Paul Makler Jr.

Personal information
- Full name: Paul Todd Makler Jr.
- Born: January 8, 1946 (age 80) Philadelphia, Pennsylvania, United States
- Height: 6 ft 0 in (183 cm)
- Weight: 165 lb (75 kg)

Sport
- Country: USA
- Sport: Fencing
- Events: Saber and epee
- College team: University of Pennsylvania Quakers
- Club: Salle Csiszar

= Paul Makler Jr. =

American fencer

Paul Todd Makler Jr. (born January 8, 1946) is an American Olympic saber and épée fencer.

==Early and personal life==
He was born in Philadelphia, Pennsylvania, later lived in Merion, Pennsylvania, and is Quaker. After college, he attended and in 1972 graduated from the University of Pennsylvania Medical School. He is the son of Paul Makler Sr. who fenced for the United States at the 1952 Summer Olympics.

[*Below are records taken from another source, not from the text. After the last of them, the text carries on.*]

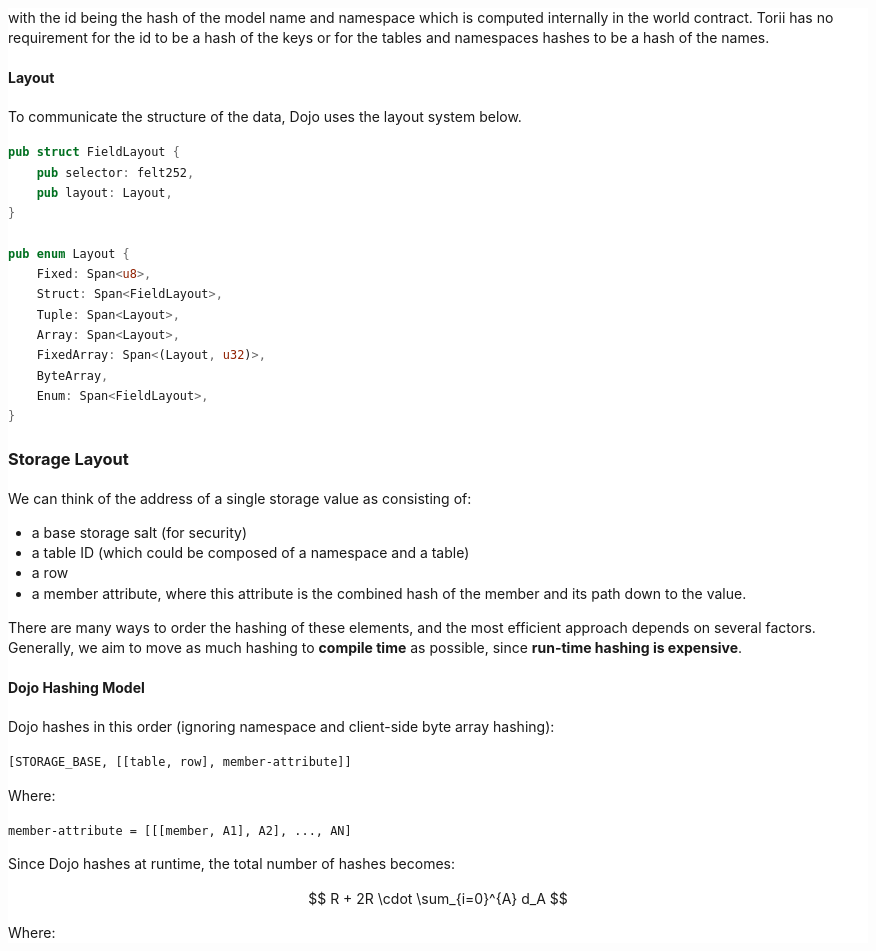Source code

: with the id being the hash of the model name and namespace which is computed internally in the world contract. Torii has no requirement for the id to be a hash of the keys or for the tables and namespaces hashes to be a hash of the names.

#### Layout

To communicate the structure of the data, Dojo uses the layout system below.

```rust
pub struct FieldLayout {
    pub selector: felt252,
    pub layout: Layout,
}

pub enum Layout {
    Fixed: Span<u8>,
    Struct: Span<FieldLayout>,
    Tuple: Span<Layout>,
    Array: Span<Layout>,
    FixedArray: Span<(Layout, u32)>,
    ByteArray,
    Enum: Span<FieldLayout>,
}
```

### Storage Layout

We can think of the address of a single storage value as consisting of:

- a base storage salt (for security)
- a table ID (which could be composed of a namespace and a table)
- a row
- a member attribute, where this attribute is the combined hash of the member and its path down to the value.

There are many ways to order the hashing of these elements, and the most efficient approach depends on several factors. Generally, we aim to move as much hashing to **compile time** as possible, since **run-time hashing is expensive**.

#### Dojo Hashing Model

Dojo hashes in this order (ignoring namespace and client-side byte array hashing):

`[STORAGE_BASE, [[table, row], member-attribute]]`

Where:

`member-attribute = [[[member, A1], A2], ..., AN]`

Since Dojo hashes at runtime, the total number of hashes becomes:

$$
R + 2R \cdot \sum_{i=0}^{A} d_A
$$

Where:
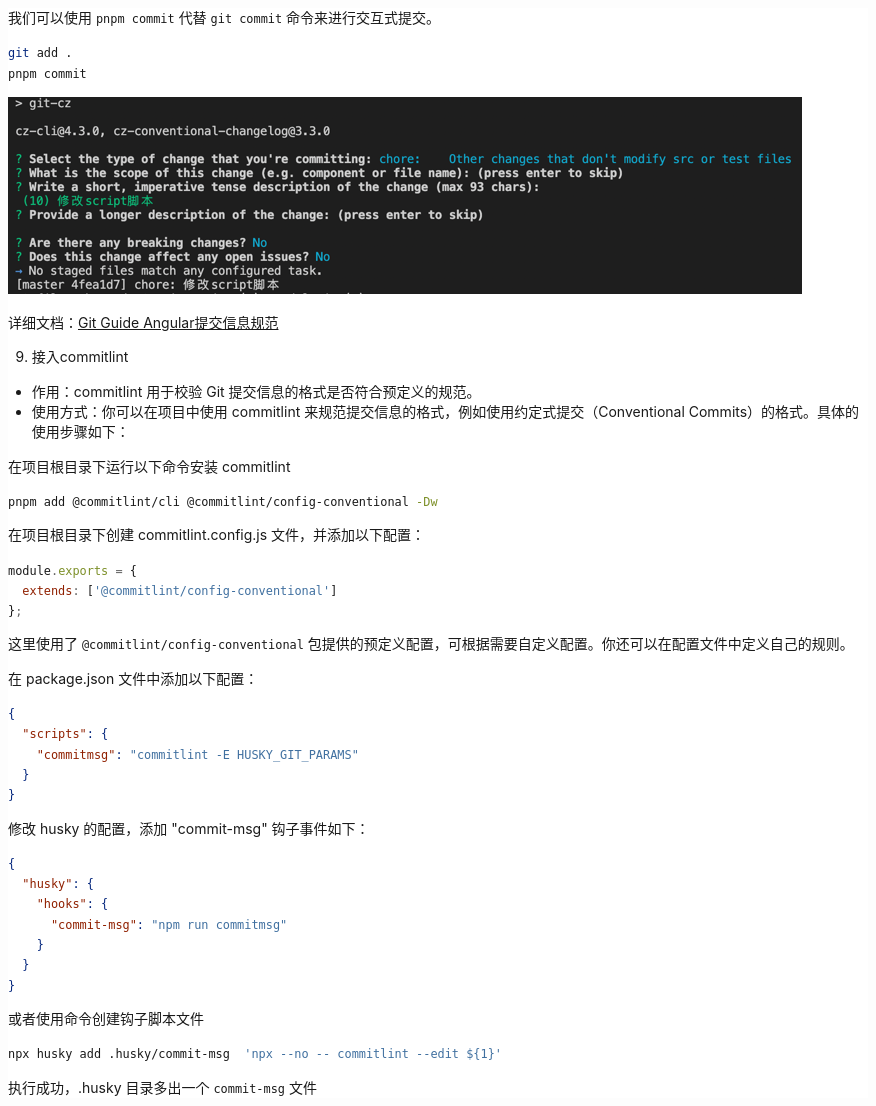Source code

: 我们可以使用 `pnpm commit` 代替 `git commit` 命令来进行交互式提交。
```bash
git add .
pnpm commit
```
![img_13.png](img_13.png)

详细文档：[Git Guide
Angular提交信息规范](https://zj-git-guide.readthedocs.io/zh-cn/latest/message/Angular%E6%8F%90%E4%BA%A4%E4%BF%A1%E6%81%AF%E8%A7%84%E8%8C%83/)

9. 接入commitlint
* 作用：commitlint 用于校验 Git 提交信息的格式是否符合预定义的规范。
* 使用方式：你可以在项目中使用 commitlint 来规范提交信息的格式，例如使用约定式提交（Conventional Commits）的格式。具体的使用步骤如下：
  
在项目根目录下运行以下命令安装 commitlint
```bash
pnpm add @commitlint/cli @commitlint/config-conventional -Dw
```
在项目根目录下创建 commitlint.config.js 文件，并添加以下配置：
```js
module.exports = {
  extends: ['@commitlint/config-conventional']
};
```
这里使用了 `@commitlint/config-conventional` 包提供的预定义配置，可根据需要自定义配置。你还可以在配置文件中定义自己的规则。

在 package.json 文件中添加以下配置：
```json
{
  "scripts": {
    "commitmsg": "commitlint -E HUSKY_GIT_PARAMS"
  }
}
```
修改 husky 的配置，添加 "commit-msg" 钩子事件如下：
```json
{
  "husky": {
    "hooks": {
      "commit-msg": "npm run commitmsg"
    }
  }
}
```
或者使用命令创建钩子脚本文件
```bash
npx husky add .husky/commit-msg  'npx --no -- commitlint --edit ${1}'
```
执行成功，.husky 目录多出一个 `commit-msg` 文件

His brother Brooke Makler fenced at the 1976 Summer Olympics.

==Fencing career==
His fencing club is Salle Csiszar.

Makler fenced at the University of Pennsylvania (class of 1968) for the University of Pennsylvania Quakers. He was NCAA individual saber champion in both 1967 and 1968, and was a first-team All-American both years.

He competed in the team épée event at the 1972 Summer Olympics in Munich at the age of 26.